A large score value indicates that the corresponding predictor is important.

  • If you use X to specify the predictors or use all the variables in Tbl as predictors, then the values in scores have the same order as the predictors in X or Tbl.

  • If you specify a subset of variables in Tbl as predictors, then the values in scores have the same order as the subset.

For example, suppose Tbl includes 10 columns and you specify the last five columns of Tbl as the predictor variables by using formula. Then, score(3) contains the score value of the 8th column in Tbl, which is the third predictor in the subset.

Tips

  • If you specify the response variable and predictor variables by using the input argument formula, then the variable names in the formula must be both variable names in Tbl (Tbl.Properties.VariableNames) and valid MATLAB identifiers.

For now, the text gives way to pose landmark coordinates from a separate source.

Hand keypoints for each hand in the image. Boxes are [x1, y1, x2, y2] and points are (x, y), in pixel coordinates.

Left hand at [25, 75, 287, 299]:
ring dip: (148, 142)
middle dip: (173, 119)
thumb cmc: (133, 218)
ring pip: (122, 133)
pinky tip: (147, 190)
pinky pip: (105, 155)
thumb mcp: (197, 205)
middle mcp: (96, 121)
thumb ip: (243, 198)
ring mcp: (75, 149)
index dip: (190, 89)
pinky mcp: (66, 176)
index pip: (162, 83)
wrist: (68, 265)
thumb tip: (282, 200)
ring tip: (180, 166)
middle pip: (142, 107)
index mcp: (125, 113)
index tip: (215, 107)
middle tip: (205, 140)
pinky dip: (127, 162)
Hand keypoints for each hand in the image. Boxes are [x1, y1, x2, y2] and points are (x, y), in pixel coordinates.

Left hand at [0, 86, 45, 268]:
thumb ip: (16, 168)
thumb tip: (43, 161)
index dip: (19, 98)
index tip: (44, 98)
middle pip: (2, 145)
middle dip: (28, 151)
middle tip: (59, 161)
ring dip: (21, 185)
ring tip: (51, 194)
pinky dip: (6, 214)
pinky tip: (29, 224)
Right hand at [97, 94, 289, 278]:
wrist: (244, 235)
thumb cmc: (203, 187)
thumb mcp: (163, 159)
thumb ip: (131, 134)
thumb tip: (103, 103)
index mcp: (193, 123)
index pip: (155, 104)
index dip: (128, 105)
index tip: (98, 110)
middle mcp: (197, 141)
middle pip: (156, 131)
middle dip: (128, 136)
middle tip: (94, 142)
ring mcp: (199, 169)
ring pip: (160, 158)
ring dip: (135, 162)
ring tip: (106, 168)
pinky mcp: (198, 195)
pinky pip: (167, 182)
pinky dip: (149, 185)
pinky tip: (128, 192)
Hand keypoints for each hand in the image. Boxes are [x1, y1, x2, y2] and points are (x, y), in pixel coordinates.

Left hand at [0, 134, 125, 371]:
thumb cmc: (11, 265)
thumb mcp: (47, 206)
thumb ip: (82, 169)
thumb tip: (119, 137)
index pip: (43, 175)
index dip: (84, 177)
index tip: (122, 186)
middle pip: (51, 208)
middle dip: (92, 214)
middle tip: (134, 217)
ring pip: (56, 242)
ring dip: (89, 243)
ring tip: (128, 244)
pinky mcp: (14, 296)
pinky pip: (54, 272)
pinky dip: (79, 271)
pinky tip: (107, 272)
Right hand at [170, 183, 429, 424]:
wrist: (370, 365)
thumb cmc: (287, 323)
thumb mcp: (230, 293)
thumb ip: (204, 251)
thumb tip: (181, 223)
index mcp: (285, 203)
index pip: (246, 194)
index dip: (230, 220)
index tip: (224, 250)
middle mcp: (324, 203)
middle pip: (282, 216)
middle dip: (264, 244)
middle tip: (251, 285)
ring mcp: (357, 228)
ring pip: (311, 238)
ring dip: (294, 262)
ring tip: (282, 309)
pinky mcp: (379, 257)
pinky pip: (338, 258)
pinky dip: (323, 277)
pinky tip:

    You can verify the variable names in Tbl by using the isvarname function. The following code returns logical 1 (true) for each variable that has a valid variable name.

    cellfun(@isvarname,Tbl.Properties.VariableNames)
    If the variable names in Tbl are not valid, then convert them by using the matlab.lang.makeValidName function.
    Tbl.Properties.VariableNames = matlab.lang.makeValidName(Tbl.Properties.VariableNames);

Algorithms

collapse all

Univariate Feature Ranking Using Chi-Square Tests

  • fscchi2 examines whether each predictor variable is independent of a response variable by using individual chi-square tests. A small p-value of the test statistic indicates that the corresponding predictor variable is dependent on the response variable, and, therefore is an important feature.

  • The output scores is –log(p). Therefore, a large score value indicates that the corresponding predictor is important. If a p-value is smaller than eps(0), then the output is Inf.

  • fscchi2 examines a continuous variable after binning, or discretizing, the variable. You can specify the number of bins using the 'NumBins' name-value pair argument.

Introduced in R2020a